=== Entries supplied ===

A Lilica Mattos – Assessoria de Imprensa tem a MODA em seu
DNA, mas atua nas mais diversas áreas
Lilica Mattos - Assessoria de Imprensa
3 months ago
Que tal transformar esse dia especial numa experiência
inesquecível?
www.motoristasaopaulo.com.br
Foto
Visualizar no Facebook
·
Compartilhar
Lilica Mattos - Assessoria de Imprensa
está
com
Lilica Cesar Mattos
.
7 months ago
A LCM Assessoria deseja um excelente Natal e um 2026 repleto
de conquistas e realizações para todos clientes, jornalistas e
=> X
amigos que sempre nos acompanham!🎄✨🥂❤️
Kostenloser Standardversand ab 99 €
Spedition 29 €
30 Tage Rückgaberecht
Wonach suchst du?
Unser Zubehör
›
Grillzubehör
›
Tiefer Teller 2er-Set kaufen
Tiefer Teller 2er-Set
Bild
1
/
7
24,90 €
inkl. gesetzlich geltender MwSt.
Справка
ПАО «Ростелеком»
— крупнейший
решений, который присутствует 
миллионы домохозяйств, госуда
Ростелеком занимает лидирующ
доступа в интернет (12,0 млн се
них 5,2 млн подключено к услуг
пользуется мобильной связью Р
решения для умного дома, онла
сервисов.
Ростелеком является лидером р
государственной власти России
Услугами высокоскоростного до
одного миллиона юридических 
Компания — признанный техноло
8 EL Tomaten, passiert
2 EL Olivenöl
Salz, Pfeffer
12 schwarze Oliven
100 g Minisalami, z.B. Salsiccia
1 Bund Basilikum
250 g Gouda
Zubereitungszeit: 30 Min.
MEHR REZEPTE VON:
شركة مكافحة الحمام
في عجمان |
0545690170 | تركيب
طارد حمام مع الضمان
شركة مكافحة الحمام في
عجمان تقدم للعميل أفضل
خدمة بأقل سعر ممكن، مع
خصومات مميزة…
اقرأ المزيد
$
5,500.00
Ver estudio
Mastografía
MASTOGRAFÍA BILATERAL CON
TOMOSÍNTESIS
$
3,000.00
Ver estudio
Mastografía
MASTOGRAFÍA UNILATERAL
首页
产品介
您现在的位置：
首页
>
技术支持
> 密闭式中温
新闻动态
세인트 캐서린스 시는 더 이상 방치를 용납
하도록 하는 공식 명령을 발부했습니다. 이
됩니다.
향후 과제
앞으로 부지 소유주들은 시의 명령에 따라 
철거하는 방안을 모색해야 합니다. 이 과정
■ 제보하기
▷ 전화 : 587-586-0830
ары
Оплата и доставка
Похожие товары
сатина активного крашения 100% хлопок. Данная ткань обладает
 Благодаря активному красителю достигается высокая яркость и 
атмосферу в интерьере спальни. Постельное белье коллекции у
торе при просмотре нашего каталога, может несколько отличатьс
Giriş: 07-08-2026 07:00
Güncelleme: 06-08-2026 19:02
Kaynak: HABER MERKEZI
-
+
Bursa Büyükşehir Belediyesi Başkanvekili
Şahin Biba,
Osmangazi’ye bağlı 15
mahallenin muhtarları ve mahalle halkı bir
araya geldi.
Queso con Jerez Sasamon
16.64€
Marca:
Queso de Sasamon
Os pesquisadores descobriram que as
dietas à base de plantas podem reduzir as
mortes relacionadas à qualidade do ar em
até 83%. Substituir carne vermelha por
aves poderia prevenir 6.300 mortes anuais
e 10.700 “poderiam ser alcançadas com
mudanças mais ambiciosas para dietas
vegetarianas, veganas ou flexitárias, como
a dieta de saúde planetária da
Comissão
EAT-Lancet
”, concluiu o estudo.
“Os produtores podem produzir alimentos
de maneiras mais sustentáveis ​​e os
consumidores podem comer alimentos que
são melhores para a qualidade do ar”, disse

===

**Exercise**
Print exactly the lines of the listing above starting at the line containing "Ростелеком занимает лидирующ" and ending at the line containing "одного миллиона юридических", both included.

**Written solution**
Ростелеком занимает лидирующ
доступа в интернет (12,0 млн се
них 5,2 млн подключено к услуг
пользуется мобильной связью Р
решения для умного дома, онла
сервисов.
Ростелеком является лидером р
государственной власти России
Услугами высокоскоростного до
одного миллиона юридических 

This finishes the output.